GIVEN TEXT:
In recent decades the populations of a number of species have declined by 90 per cent or more, according to BirdLife International’s State of the World’s Birds report, an analysis of five years-worth of data.

Yellow-breasted buntings and several types of vulture have been particularly hard-hit, the organisation said.

In all, 13 per cent of species globally – 1,469 of 10,996 – are described as either vulnerable, endangered or critically endangered by the International Union for Conservation of Nature.

“The threats driving the avian extinction crisis are many and varied, but invariably of humanity’s making,” said Tris Allinson, BirdLife’s senior science officer. She added: “The data are unequivocal. We are undergoing a steady and continuing deterioration in the status of the world’s birds.”

Three-quarters of threatened species have been hit by the expansion of agriculture, the report said, due to land clearance and deforestation required for new fields which is occurring most rapidly in the tropics.

Neonicotinoid pesticides “clearly pose a serious risk to migratory seed-eating birds”, researchers said, adding that “there is also concern that they may build up along food chains and be retained by soils and plants for many years”.

Logging, invasive species and hunting for food or sport were also blamed for the declines, while climate change could be “the most serious threat of all” in the long term, the authors said.

Stored data entries:
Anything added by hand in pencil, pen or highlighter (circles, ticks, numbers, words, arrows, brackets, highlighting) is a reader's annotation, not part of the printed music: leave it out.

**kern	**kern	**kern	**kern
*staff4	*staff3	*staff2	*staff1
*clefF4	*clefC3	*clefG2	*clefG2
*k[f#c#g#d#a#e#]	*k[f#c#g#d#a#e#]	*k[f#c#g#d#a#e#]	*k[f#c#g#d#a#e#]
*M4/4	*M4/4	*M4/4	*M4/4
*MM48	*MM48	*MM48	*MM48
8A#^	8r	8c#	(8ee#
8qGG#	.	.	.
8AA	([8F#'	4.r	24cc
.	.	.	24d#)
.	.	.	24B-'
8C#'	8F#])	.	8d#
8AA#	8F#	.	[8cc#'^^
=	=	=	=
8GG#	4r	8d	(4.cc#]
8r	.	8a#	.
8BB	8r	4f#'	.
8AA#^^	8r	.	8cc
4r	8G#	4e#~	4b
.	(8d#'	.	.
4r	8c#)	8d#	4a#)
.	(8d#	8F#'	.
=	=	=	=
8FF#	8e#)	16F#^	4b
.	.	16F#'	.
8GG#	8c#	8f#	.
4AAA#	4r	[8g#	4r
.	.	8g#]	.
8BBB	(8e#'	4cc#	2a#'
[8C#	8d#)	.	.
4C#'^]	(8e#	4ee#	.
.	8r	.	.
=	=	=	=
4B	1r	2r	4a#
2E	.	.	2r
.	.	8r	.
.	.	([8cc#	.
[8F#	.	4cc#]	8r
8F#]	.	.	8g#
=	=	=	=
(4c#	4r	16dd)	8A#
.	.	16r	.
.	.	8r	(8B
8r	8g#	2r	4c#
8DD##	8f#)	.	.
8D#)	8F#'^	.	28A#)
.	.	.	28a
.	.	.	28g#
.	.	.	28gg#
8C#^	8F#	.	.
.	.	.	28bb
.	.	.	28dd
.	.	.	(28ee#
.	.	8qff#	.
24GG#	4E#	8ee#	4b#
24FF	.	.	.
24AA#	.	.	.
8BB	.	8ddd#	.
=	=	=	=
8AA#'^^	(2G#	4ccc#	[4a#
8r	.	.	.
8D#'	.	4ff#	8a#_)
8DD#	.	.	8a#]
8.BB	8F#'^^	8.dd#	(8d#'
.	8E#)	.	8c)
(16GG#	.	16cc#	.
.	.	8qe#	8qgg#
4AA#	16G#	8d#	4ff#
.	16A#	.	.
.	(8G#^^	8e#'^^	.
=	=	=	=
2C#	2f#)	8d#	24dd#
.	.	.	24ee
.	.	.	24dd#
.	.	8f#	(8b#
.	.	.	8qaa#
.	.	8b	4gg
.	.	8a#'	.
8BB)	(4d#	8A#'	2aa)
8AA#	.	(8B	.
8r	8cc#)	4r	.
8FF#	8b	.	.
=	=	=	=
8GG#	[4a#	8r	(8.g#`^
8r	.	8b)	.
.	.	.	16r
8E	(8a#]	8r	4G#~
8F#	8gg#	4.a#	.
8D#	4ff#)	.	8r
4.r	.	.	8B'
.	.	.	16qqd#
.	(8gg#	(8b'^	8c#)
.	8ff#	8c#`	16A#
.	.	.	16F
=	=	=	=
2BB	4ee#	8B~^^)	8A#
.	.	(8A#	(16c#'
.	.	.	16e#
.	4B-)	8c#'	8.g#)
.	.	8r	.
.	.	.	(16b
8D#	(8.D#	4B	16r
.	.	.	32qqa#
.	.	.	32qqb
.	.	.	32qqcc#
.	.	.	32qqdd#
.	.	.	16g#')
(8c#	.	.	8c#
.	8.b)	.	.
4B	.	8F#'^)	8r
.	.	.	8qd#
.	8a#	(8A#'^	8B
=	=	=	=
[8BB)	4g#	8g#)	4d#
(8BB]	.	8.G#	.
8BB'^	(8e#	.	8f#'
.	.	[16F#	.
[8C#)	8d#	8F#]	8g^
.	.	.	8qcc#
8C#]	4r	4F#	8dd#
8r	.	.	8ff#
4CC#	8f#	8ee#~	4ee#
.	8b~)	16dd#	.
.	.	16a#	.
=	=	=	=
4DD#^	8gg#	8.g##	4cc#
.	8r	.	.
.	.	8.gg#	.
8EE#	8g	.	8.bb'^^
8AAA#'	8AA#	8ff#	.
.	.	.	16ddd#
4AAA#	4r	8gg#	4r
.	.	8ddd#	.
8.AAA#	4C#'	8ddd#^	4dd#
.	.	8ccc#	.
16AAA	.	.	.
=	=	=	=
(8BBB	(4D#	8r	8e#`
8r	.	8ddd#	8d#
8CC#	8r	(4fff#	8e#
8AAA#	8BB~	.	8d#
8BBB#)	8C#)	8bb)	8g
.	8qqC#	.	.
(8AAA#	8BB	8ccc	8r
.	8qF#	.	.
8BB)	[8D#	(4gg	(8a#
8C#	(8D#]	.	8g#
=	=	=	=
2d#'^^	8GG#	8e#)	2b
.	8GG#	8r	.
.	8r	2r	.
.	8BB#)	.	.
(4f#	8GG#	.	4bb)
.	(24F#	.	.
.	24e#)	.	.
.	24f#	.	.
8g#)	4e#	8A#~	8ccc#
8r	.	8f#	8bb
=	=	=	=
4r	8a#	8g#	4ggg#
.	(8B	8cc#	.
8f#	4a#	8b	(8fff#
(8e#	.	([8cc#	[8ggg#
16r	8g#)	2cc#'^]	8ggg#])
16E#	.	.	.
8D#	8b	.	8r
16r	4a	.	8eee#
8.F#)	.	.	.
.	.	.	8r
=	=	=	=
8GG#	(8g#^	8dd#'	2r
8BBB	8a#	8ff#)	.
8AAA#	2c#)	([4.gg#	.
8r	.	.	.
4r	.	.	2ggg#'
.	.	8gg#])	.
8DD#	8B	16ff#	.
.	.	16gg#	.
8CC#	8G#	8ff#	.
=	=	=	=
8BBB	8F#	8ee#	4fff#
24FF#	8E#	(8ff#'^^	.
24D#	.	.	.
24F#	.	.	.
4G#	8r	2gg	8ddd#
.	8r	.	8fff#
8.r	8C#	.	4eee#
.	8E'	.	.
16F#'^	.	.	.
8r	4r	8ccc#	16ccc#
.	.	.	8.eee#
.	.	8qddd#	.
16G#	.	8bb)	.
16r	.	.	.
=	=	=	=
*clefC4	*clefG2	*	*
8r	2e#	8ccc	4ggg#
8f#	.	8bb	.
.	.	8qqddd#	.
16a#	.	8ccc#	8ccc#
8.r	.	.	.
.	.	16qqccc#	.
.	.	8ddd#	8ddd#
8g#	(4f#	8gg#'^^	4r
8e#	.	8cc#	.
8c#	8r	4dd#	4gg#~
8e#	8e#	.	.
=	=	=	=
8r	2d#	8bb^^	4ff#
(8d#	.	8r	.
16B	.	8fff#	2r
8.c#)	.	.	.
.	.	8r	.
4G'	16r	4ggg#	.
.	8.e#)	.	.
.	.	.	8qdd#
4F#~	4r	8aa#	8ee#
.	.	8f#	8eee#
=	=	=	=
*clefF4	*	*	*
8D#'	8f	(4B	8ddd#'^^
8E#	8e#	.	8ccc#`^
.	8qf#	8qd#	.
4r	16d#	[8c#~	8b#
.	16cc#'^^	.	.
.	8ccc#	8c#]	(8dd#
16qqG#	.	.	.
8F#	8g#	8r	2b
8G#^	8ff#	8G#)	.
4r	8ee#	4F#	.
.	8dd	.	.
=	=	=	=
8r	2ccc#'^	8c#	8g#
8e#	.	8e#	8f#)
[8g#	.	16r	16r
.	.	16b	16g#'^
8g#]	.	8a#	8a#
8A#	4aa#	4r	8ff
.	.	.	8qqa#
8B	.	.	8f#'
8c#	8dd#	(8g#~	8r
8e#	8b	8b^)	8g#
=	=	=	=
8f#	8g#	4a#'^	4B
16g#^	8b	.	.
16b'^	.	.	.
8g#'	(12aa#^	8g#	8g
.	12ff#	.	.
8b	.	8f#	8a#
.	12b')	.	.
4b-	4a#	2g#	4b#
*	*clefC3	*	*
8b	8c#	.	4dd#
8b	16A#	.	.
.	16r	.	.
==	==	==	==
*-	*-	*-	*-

WHAT IS REQUIRED: Please continue the article on bird population declines, starting after its final sentence. These rows have no connection to the article on bird population declines.

EXERCISE OUTPUT:
In the case of the critically-endangered yellow-breasted bunting, researchers said it was previously one of the most widespread and numerous species in Eurasia. Since 1980, however, its population has plummeted by 90 per cent and its range is much smaller.

The report said: “Although now officially banned, large-scale hunting of this Chinese delicacy continues. In 2001, an estimated one million buntings, known colloquially as ‘the rice bird’, were consumed in China’s Guangdong province alone.”

The document also highlighted the disappearance of vultures from large parts of the African continent, with numbers in seven species falling by between 80 and 97 per cent in the last 30 years.

Many of the birds are killed when they eat animal carcasses poisoned by poachers, who fear they will draw attention to their activity, the authors wrote.

Overall 40 per cent of bird species were in decline, it added, compared to 44 per cent that were stable, 7 per cent on the rise and 8 per cent with unknown trends, BirdLife reported.